Scene geometry reasoning data:
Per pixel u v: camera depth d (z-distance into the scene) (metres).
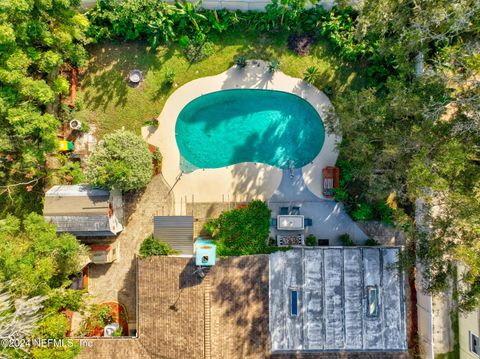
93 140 29.94
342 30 29.41
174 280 26.14
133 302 29.75
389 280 27.28
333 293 27.06
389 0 21.81
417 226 23.81
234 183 30.22
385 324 27.00
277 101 30.44
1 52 22.47
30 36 23.59
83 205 26.64
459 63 21.58
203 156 30.39
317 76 29.94
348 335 26.84
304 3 27.03
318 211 29.88
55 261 24.88
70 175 29.47
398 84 22.03
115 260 29.81
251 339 26.14
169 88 30.06
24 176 29.36
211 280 25.78
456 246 20.55
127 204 29.91
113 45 29.95
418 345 28.47
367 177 25.84
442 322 29.02
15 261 22.00
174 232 27.94
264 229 28.16
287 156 30.34
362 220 29.80
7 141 23.67
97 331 29.19
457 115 21.39
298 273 27.11
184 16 28.81
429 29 21.98
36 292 23.42
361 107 23.39
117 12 28.08
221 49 29.94
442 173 20.11
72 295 25.25
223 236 28.16
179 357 25.53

# What this task involves
Leaving out any pictures, write the records above out exactly as they are.

# Answer
Per pixel u v: camera depth d (z-distance into the scene) (metres).
93 140 29.94
342 30 29.41
174 280 26.14
133 302 29.75
389 280 27.28
333 293 27.06
389 0 21.81
417 226 23.81
234 183 30.22
385 324 27.00
277 101 30.44
1 52 22.47
30 36 23.59
83 205 26.64
459 63 21.58
203 156 30.39
317 76 29.94
348 335 26.84
304 3 27.03
318 211 29.88
55 261 24.88
70 175 29.47
398 84 22.03
115 260 29.81
251 339 26.14
169 88 30.06
24 176 29.36
211 280 25.78
456 246 20.55
127 204 29.91
113 45 29.95
418 345 28.47
367 177 25.84
442 322 29.02
15 261 22.00
174 232 27.94
264 229 28.16
287 156 30.34
362 220 29.80
7 141 23.67
97 331 29.19
457 115 21.39
298 273 27.11
184 16 28.81
429 29 21.98
36 292 23.42
361 107 23.39
117 12 28.08
221 49 29.94
442 173 20.11
72 295 25.25
223 236 28.16
179 357 25.53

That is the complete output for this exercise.